A estratégia mostra como a PSA deixou de ser apenas uma questão veterinária e passou a exigir operações complexas de inteligência territorial, rastreamento ambiental e monitoramento em larga escala.

O avanço da PSA na Europa reacende um alerta conhecido do mercado internacional: surtos sanitários em grandes produtores costumam gerar impactos imediatos sobre comércio exterior, preços da carne e fluxo global de proteínas.

Historicamente, a doença já provocou mudanças profundas no setor. O caso mais emblemático ocorreu na China, quando a PSA devastou parte do rebanho suíno do país e alterou completamente o mercado global de carnes, elevando importações e pressionando preços internacionais.

Agora, embora o foco europeu ainda esteja concentrado em áreas específicas, operadores do setor acompanham com atenção os riscos de novas restrições comerciais, barreiras sanitárias e possíveis efeitos indiretos sobre oferta e demanda global.

Além disso, a presença contínua da doença em javalis demonstra que a erradicação da PSA segue distante na Europa, o que mantém o continente sob vigilância permanente.

Para o Brasil, oficialmente livre da Peste Suína Africana há décadas, o avanço da doença no exterior reforça a importância estratégica dos protocolos de biosseguridade nas granjas comerciais.

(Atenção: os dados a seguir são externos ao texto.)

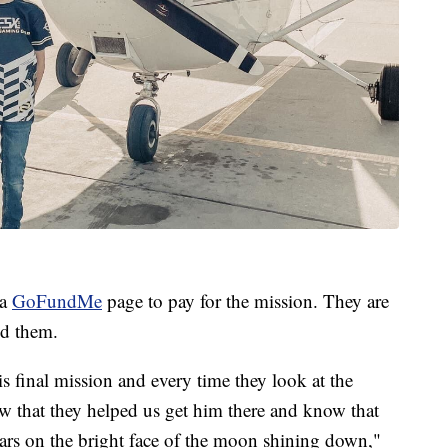
 a
GoFundMe
page to pay for the mission. They are
ed them.
is final mission and every time they look at the
w that they helped us get him there and know that
tars on the bright face of the moon shining down,"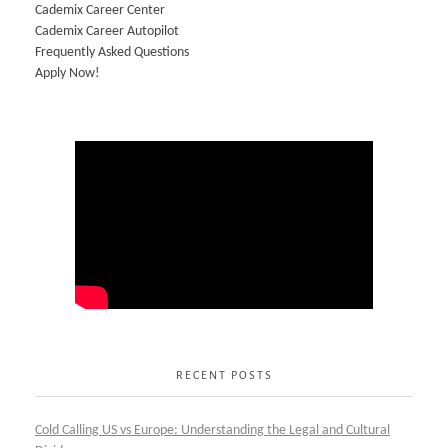
Cademix Career Center
Cademix Career Autopilot
Frequently Asked Questions
Apply Now!
RECENT POSTS
Cold Calling US vs Europe: Understanding the Legal and Cultural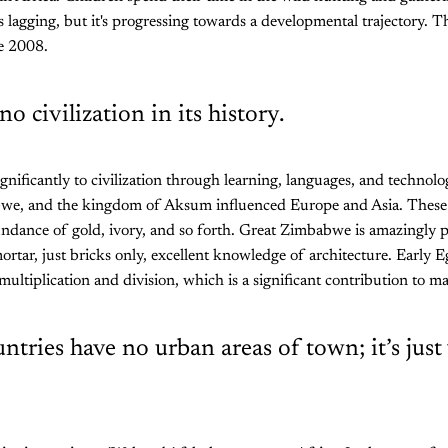
s lagging, but it's progressing towards a developmental trajectory. Th
e 2008.
no civilization in its history.
gnificantly to civilization through learning, languages, and techno
we, and the kingdom of Aksum influenced Europe and Asia. These
dance of gold, ivory, and so forth. Great Zimbabwe is amazingly pr
ortar, just bricks only, excellent knowledge of architecture. Early Eg
ultiplication and division, which is a significant contribution to m
untries have no urban areas of town; it’s just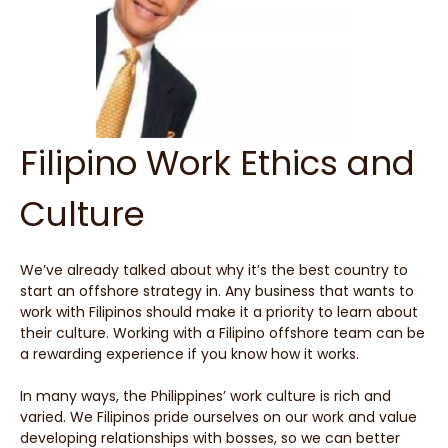
Filipino Work Ethics and
Culture
We’ve already talked about why it’s the best country to
start an offshore strategy in. Any business that wants to
work with Filipinos should make it a priority to learn about
their culture. Working with a Filipino offshore team can be
a rewarding experience if you know how it works.
In many ways, the Philippines’ work culture is rich and
varied. We Filipinos pride ourselves on our work and value
developing relationships with bosses, so we can better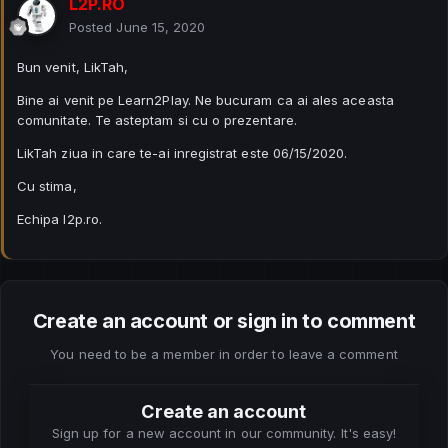
L2P.RO
Posted
June 15, 2020
Bun venit, LikTah,
Bine ai venit pe Learn2Play. Ne bucuram ca ai ales aceasta
comunitate. Te asteptam si cu o prezentare.
LikTah ziua in care te-ai inregistrat este 06/15/2020.
Cu stima,
Echipa l2p.ro.
Create an account or sign in to comment
You need to be a member in order to leave a comment
Create an account
Sign up for a new account in our community. It's easy!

O país possui uma das maiores cadeias exportadoras de proteína animal do mundo e qualquer vulnerabilidade sanitária representa risco direto para mercados internacionais altamente exigentes.

Na avaliação de especialistas do setor, o cenário europeu serve como alerta para reforço de medidas como:

  • controle rigoroso de acesso às granjas;
  • monitoramento sanitário permanente;
  • rastreabilidade;
  • manejo adequado de resíduos;
  • barreiras físicas contra animais silvestres;
  • treinamento constante de equipes.

Mais do que uma crise regional, o avanço da PSA na Europa evidencia como doenças sanitárias se tornaram hoje um tema central da geopolítica das proteínas animais.

Em um mercado globalizado, surtos localizados podem rapidamente afetar preços, exportações, logística e competitividade internacional — especialmente em cadeias altamente integradas como a suinocultura.